Mercedes-Benz Case Study · 105

Mercedes-Benz CLA180 engine mounts and oil valve, replaced.

A Mercedes-Benz CLA180 came in for servicing that turned up worn engine mounts and a faulty oil control valve. Both renewed, the vibration gone and the oil flow back in control.

Job done

Servicing Mechanical Repairs Mercedes-Benz Specialist
Mercedes-Benz CLA180 parked at the workshop for servicing, engine mount and oil valve work.

The brief

The CLA180 came in for routine servicing, and the inspection caught two jobs: the engine mounts had sagged, which is the vibration coming through the cabin, and the oil control valve was faulty, the valve that manages the oil flow the engine relies on for lubrication. The owner had both done in the one visit. The engine and gearbox sit on rubber mounts that hold their weight and absorb the shake, and as the rubber ages it sags and the drivetrain starts moving around, so the vibration comes straight through. The oil control valve regulates oil pressure and flow so the moving parts get a steady supply, and when it fails the flow fluctuates, which over time wears the engine.

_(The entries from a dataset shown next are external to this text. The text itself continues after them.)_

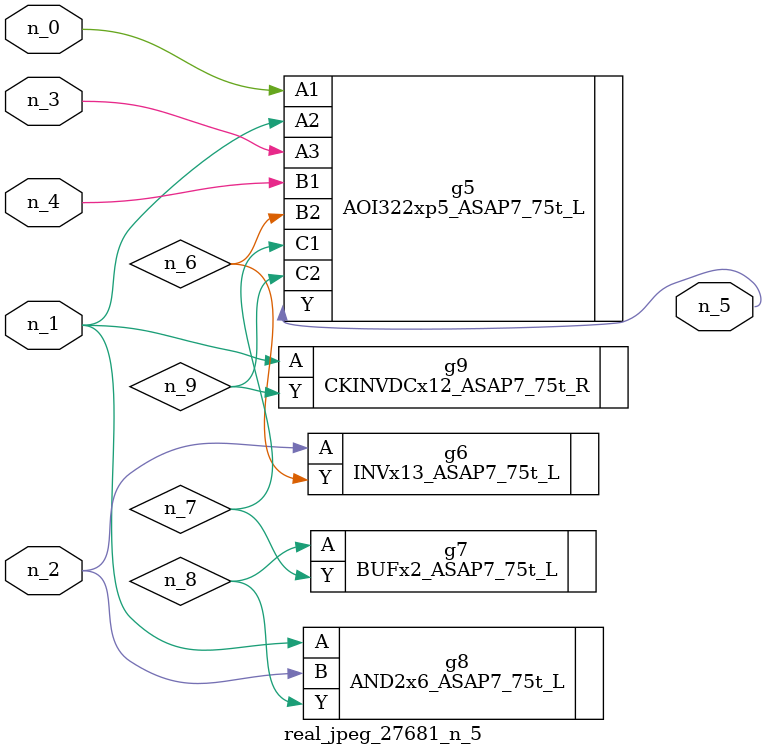
<source format=v>
module real_jpeg_27681_n_5 (n_4, n_0, n_1, n_2, n_3, n_5);

input n_4;
input n_0;
input n_1;
input n_2;
input n_3;

output n_5;

wire n_8;
wire n_6;
wire n_7;
wire n_9;

AOI322xp5_ASAP7_75t_L g5 ( 
.A1(n_0),
.A2(n_1),
.A3(n_3),
.B1(n_4),
.B2(n_6),
.C1(n_7),
.C2(n_9),
.Y(n_5)
);

AND2x6_ASAP7_75t_L g8 ( 
.A(n_1),
.B(n_2),
.Y(n_8)
);

CKINVDCx12_ASAP7_75t_R g9 ( 
.A(n_1),
.Y(n_9)
);

INVx13_ASAP7_75t_L g6 ( 
.A(n_2),
.Y(n_6)
);

BUFx2_ASAP7_75t_L g7 ( 
.A(n_8),
.Y(n_7)
);


endmodule
</source>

Both are things you don't leave once the inspection's flagged them, so it was the mount set and the oil valve, done with the service.

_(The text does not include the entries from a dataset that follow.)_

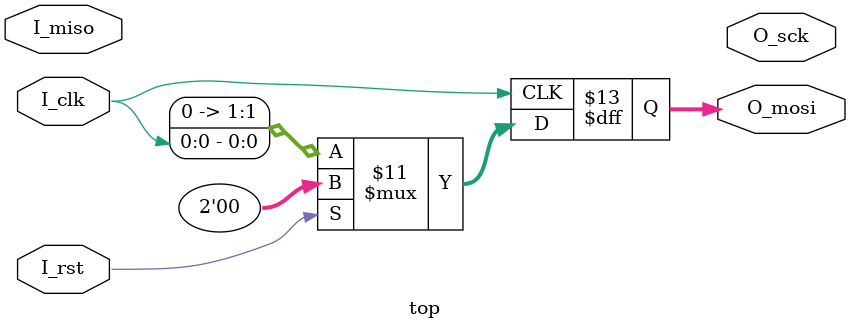
<source format=v>

module top (
	input I_clk,
	input I_rst,

	output reg [1:0] O_mosi,
	output reg [1:0] O_sck,
	input [1:0] I_miso
);

localparam ZERO = 2'b00;
localparam PLUS = 2'b01;
localparam MINUS = 2'b10;

reg [1:0] x;

always @(posedge I_clk) begin

	if (I_rst) begin
		O_mosi <= 0;
	end else begin
		O_mosi <= I_clk;
	end
end

always @(*) begin
	x <= ZERO;
	if (!I_rst) begin
		case (I_miso)
		PLUS: x <= PLUS;
		MINUS: x <= PLUS;
		default: x <= ZERO;
		endcase
	end	
end

endmodule


</source>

The worn engine mount with cracked rubber flagged on the inspection of the Mercedes-Benz CLA180.

The diagnosis

The inspection and a diagnostic check went through everything. On the lift the engine and gearbox mounts had sunk with cracked rubber, the play obvious under load; and the diagnostics and an oil pressure check showed the oil control valve wasn't regulating cleanly, the flow fluctuating where it should hold steady. The oil and filters and a couple of fluids were due too. So it was a service plus a mount set plus an oil control valve: the wear items refreshed, fresh mounts holding the drivetrain, a fresh valve managing the oil flow.

The new genuine Mercedes-spec engine and gearbox mounts ready to fit.

The work

The engine oil and filter were changed and the other service items done. On the lift the engine and gearbox were taken onto transmission jacks, the worn mounts removed, and new genuine Mercedes-spec mounts fitted across the set, every fastener torqued and the drivetrain checked sitting square. The faulty oil control valve was removed and a new genuine Mercedes valve fitted with a fresh seal, then the oil pressure checked across idle and load to confirm it was holding steady, and the stored codes cleared. A road test confirmed a steady idle, no vibration, no oil pressure flag, and steady running.

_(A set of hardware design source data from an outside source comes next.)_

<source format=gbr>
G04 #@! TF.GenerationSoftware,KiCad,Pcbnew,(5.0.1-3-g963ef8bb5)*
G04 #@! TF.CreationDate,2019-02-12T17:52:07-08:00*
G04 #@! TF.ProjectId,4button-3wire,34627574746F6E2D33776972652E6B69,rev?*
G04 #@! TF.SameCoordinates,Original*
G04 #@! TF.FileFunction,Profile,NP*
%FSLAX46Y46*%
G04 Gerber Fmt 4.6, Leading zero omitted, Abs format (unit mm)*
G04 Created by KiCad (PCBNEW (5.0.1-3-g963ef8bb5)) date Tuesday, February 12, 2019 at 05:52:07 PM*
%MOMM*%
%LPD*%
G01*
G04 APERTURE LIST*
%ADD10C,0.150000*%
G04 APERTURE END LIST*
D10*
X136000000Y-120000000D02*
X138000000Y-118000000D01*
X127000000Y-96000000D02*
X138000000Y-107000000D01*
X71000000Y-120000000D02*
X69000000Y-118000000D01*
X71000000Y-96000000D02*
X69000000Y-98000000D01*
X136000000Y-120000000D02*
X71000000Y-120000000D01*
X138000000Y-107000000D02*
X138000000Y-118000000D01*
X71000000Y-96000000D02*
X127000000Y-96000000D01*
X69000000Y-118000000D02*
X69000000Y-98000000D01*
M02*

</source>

The faulty oil control valve removed from the engine.

The outcome

Smooth at idle, no vibration through the cabin, steady oil pressure with the flow back in control, fresh oil and filters, and a clean scan. The CLA180 went home serviced and sorted. Worn mounts and a faulty oil valve are exactly the things the inspection is for, so catching them and renewing both while the car was in kept them from becoming bigger problems.